A conservação deste ideal do eu cis heteronormativo não se mantém do nada, quando estamos inseridos em um país com viés religioso protestante e inseridos em um sistema capitalista que visa a manutenção dessas opressões para normatizar as massas. A falta de autenticidade, a submissão, a angústia é fruto de violências psicológicas e físicas, da exclusão direta de grande parte desta comunidade do mercado de trabalho, o isolamento social e outras políticas que afasta possibilidades de singularidade fora deste campo binário heterossexual.

Ainda os que permanecem nesta área são levados a uma manutenção diária de trejeitos, traços, hábitos e vestimentas para que não seja lembrada do distanciamento do eu e do ideal do eu que está sendo perseguido. Outra possibilidade apresentada pela psicanalista Neusa Santos Souza em em Torna-se Negro é a construção, estruturação de um outro ideal do eu. Modular um ponto de chegada que seja singular, baseado nas redes que percorrem e percorreram a vida deste sujeito, a viabilidade de valores e interesses autênticos.

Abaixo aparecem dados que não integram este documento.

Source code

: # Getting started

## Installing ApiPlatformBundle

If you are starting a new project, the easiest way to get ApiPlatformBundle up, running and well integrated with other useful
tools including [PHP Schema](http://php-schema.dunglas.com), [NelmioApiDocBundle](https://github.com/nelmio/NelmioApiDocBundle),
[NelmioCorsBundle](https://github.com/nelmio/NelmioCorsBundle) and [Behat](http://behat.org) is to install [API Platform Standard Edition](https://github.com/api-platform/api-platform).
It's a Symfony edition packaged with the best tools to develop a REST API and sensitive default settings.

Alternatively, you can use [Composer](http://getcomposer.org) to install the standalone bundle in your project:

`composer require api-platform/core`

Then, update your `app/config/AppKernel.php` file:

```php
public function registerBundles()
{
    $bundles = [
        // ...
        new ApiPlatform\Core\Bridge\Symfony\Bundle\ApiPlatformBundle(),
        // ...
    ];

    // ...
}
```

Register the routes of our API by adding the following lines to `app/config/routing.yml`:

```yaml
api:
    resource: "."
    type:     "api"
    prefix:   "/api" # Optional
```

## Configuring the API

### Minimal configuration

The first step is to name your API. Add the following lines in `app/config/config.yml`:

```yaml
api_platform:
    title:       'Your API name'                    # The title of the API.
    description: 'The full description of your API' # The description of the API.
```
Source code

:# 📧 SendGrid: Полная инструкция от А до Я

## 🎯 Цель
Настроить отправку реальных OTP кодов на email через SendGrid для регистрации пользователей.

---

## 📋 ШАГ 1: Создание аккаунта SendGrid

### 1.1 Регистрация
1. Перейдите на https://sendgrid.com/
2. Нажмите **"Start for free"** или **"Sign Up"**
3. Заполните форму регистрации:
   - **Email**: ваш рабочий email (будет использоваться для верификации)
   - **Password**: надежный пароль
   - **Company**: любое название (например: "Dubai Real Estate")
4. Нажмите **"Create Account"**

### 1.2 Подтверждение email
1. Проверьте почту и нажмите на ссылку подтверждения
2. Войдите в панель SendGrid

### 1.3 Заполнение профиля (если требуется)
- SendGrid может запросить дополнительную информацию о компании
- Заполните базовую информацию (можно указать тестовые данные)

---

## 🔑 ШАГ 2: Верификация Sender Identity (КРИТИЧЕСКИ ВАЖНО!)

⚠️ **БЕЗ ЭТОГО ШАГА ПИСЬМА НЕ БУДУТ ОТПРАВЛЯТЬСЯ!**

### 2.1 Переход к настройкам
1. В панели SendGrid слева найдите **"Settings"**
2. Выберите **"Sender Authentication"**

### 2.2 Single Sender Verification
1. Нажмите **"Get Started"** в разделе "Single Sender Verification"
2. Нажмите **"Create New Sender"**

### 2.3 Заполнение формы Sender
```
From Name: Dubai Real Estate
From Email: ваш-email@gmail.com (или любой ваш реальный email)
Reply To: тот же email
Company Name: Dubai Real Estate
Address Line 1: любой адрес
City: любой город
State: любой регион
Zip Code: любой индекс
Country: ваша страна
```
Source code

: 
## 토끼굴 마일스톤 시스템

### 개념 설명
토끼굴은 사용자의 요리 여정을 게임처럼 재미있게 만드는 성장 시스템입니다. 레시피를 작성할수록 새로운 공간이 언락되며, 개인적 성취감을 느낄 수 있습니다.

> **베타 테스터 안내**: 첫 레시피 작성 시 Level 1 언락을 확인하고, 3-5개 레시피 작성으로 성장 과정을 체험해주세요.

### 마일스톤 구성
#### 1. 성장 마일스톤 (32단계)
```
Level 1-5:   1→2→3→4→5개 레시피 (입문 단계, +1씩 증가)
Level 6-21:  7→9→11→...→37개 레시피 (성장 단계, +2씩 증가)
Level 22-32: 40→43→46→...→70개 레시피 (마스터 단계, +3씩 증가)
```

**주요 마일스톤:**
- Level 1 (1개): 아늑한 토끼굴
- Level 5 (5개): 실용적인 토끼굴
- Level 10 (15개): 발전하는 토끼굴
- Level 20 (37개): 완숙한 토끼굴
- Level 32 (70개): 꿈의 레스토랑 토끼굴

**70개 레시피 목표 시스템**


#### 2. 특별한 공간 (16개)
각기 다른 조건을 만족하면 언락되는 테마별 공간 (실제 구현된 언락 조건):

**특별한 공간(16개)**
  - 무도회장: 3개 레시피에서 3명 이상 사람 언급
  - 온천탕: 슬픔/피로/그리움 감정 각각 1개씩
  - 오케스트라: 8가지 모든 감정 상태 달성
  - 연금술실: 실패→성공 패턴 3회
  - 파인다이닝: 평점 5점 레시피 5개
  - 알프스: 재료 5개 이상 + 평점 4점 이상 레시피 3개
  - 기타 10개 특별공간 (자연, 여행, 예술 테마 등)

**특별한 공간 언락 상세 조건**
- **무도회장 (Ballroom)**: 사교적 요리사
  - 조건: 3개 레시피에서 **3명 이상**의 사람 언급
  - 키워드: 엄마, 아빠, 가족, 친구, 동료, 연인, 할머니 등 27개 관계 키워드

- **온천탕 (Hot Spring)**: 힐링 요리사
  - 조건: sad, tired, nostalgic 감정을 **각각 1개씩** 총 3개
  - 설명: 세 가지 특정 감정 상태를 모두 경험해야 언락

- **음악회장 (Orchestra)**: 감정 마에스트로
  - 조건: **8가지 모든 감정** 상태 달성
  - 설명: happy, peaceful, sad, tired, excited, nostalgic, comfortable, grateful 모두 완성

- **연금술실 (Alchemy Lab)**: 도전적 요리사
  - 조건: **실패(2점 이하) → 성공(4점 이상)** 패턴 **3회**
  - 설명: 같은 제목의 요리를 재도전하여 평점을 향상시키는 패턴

Este novo rosto irá exigir que o corpo não esteja em uma inércia, um deslocamento, muitas vezes doloroso, será indeclinável. Este ideal será construído sobre a militância política, posição que viabiliza a transformação desta história (Souza 1983). O percurso de produção de um novo ideal, de uma recuperação do narcísico que está em desgraça, é a formação política, formação política esta que não está ligado a faculdade ou estritamente a um partido político, mas o entendimento da história, dos processos e do que te estrutura enquanto sujeito em uma sociedade, na sociedade brasileira. Consciência que necessita de uma imersão da vivência, de um encontro e de consumo de indivíduos que estejam aliados minimamente com sua vivência, mesmo dentro das suas singularidades e da amplitude que é ser LGBTTQIA+, Periférico e Favelado.


FREUD, Sigmund. (1923). O Ego e o Id. In: FREUD, S. Edição standard brasileira das obras psicológicas completas de Sigmund Freud. v. 19. Rio de Janeiro: Imago, 1990, p. 11-83.

DEMINGOS, Lucas. STONA, José. A Vida Psíquica do Armário. Relações de Gênero e Escutas Clínicas. 1ª edição/Salvador: Editora Devires, 2020.

SOUZA, Neusa Santos. (1983). Tornar-se negro ou as vicissitudes da identidade do negro brasileiro em ascensão social. Rio de Janeiro: Zahar. p.1-171.